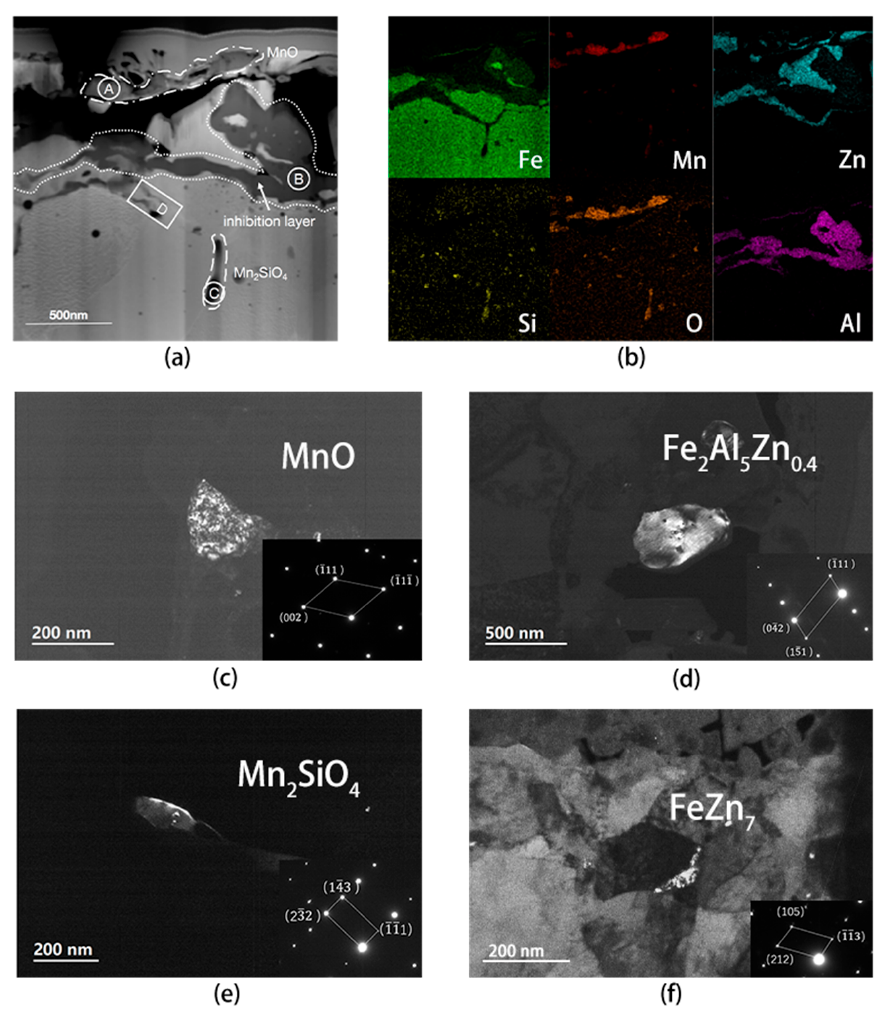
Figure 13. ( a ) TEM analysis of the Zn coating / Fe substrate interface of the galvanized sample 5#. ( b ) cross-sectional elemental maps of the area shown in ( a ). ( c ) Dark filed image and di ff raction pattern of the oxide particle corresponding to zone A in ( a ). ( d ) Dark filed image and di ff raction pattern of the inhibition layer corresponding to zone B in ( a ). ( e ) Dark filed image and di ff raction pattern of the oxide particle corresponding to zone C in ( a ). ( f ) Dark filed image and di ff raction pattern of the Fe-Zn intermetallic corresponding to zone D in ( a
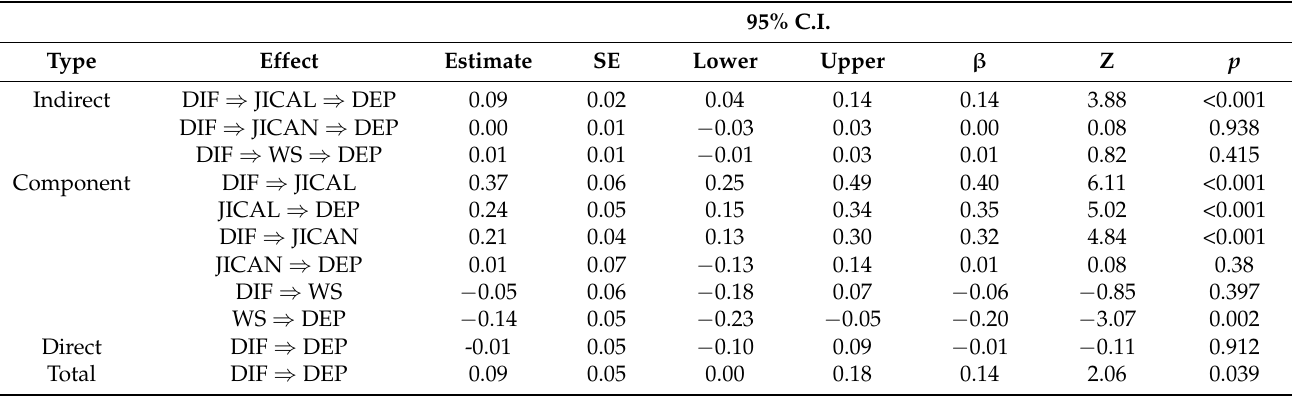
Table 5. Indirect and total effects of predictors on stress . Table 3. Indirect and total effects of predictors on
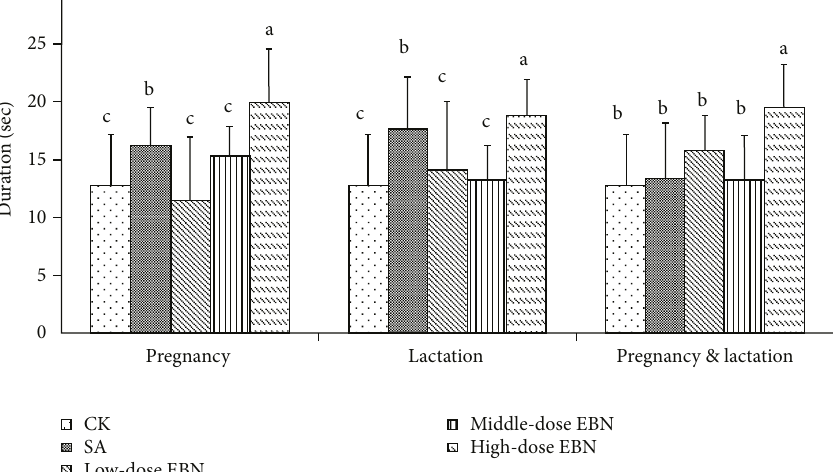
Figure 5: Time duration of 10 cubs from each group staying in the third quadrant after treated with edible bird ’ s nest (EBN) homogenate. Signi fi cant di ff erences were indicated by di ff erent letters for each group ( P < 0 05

* * *

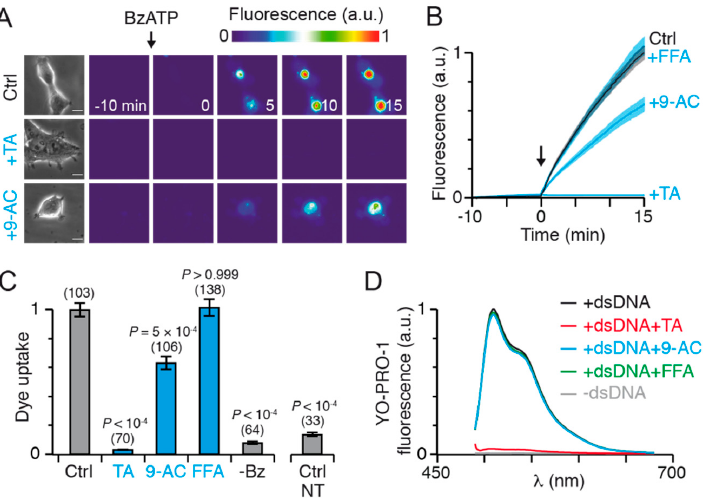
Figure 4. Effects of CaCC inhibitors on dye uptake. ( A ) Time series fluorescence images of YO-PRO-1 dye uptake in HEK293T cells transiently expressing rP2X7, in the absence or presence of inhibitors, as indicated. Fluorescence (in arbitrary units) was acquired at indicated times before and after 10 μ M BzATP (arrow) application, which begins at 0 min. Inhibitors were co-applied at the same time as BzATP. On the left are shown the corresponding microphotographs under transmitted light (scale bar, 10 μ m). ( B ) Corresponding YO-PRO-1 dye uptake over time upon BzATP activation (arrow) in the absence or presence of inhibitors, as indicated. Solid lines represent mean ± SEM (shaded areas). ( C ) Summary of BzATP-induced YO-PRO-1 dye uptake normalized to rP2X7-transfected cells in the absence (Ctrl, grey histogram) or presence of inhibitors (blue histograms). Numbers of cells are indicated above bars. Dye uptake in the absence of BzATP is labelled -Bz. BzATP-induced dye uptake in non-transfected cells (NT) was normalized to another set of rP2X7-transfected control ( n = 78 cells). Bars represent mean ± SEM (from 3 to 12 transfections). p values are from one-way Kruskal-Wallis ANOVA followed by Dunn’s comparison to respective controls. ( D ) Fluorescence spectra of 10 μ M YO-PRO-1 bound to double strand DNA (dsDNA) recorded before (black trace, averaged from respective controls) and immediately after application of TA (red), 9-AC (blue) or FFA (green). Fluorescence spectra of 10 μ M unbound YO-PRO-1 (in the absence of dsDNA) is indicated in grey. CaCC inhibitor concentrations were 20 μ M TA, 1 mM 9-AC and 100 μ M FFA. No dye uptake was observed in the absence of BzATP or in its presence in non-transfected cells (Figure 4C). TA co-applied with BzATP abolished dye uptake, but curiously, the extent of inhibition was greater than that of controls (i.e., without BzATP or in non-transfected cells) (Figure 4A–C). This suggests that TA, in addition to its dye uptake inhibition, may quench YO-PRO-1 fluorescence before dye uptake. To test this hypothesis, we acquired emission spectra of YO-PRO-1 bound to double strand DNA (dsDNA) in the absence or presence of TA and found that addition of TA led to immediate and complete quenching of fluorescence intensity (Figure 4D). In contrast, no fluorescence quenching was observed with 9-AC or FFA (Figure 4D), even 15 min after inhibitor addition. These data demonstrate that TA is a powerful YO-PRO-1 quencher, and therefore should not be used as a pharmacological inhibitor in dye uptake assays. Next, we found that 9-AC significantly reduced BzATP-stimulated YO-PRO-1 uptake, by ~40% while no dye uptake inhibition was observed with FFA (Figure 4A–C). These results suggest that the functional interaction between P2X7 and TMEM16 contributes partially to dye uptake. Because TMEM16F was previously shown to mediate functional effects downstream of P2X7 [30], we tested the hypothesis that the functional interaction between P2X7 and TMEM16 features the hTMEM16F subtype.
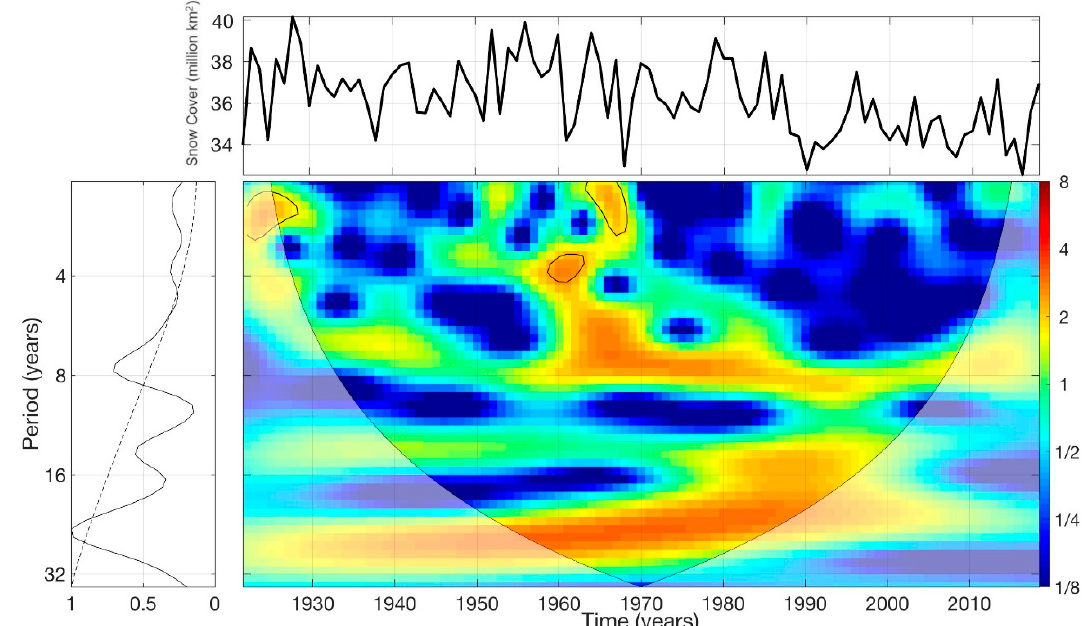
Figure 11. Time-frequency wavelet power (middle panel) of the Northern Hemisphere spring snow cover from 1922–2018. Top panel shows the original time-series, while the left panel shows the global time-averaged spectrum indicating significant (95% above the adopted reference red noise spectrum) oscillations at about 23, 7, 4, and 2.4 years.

▸ Aim of the task
While skipping the pictures, transcribe the data above from the line showing "Figure 13. ( a" through the line showing "Table 5. Indirect", exactly and with both ends.

▸ Answer space
Figure 13. ( a ) TEM analysis of the Zn coating / Fe substrate interface of the galvanized sample 5#. ( b ) cross-sectional elemental maps of the area shown in ( a ). ( c ) Dark filed image and di ff raction pattern of the oxide particle corresponding to zone A in ( a ). ( d ) Dark filed image and di ff raction pattern of the inhibition layer corresponding to zone B in ( a ). ( e ) Dark filed image and di ff raction pattern of the oxide particle corresponding to zone C in ( a ). ( f ) Dark filed image and di ff raction pattern of the Fe-Zn intermetallic corresponding to zone D in ( a
Table 5. Indirect and total effects of predictors on stress . Table 3. Indirect and total effects of predictors on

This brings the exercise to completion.